* _Work item_
Reproduce the lines of text in each of the following rows exactly, keeping every character and line break unchanged.

----- Task material -----

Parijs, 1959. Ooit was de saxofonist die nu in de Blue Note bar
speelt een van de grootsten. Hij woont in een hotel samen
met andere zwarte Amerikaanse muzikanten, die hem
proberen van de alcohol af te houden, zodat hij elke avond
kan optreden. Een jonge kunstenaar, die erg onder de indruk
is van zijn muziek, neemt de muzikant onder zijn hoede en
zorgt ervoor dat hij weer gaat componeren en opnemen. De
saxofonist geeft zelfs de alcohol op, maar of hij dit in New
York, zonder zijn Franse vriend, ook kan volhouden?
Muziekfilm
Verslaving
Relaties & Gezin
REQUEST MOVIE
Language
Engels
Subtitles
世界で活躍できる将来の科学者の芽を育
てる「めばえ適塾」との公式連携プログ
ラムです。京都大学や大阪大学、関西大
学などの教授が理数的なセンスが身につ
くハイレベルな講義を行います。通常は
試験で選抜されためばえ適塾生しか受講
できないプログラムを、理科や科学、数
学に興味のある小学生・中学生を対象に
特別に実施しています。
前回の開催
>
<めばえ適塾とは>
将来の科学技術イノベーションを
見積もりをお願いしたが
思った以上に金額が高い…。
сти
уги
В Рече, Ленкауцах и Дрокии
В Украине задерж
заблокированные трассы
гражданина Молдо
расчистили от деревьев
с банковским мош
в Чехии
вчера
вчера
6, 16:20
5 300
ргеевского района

-----

* _Result_
Parijs, 1959. Ooit was de saxofonist die nu in de Blue Note bar
speelt een van de grootsten. Hij woont in een hotel samen
met andere zwarte Amerikaanse muzikanten, die hem
proberen van de alcohol af te houden, zodat hij elke avond
kan optreden. Een jonge kunstenaar, die erg onder de indruk
is van zijn muziek, neemt de muzikant onder zijn hoede en
zorgt ervoor dat hij weer gaat componeren en opnemen. De
saxofonist geeft zelfs de alcohol op, maar of hij dit in New
York, zonder zijn Franse vriend, ook kan volhouden?
Muziekfilm
Verslaving
Relaties & Gezin
REQUEST MOVIE
Language
Engels
Subtitles
世界で活躍できる将来の科学者の芽を育
てる「めばえ適塾」との公式連携プログ
ラムです。京都大学や大阪大学、関西大
学などの教授が理数的なセンスが身につ
くハイレベルな講義を行います。通常は
試験で選抜されためばえ適塾生しか受講
できないプログラムを、理科や科学、数
学に興味のある小学生・中学生を対象に
特別に実施しています。
前回の開催
>
<めばえ適塾とは>
将来の科学技術イノベーションを
見積もりをお願いしたが
思った以上に金額が高い…。
сти
уги
В Рече, Ленкауцах и Дрокии
В Украине задерж
заблокированные трассы
гражданина Молдо
расчистили от деревьев
с банковским мош
в Чехии
вчера
вчера
6, 16:20
5 300
ргеевского района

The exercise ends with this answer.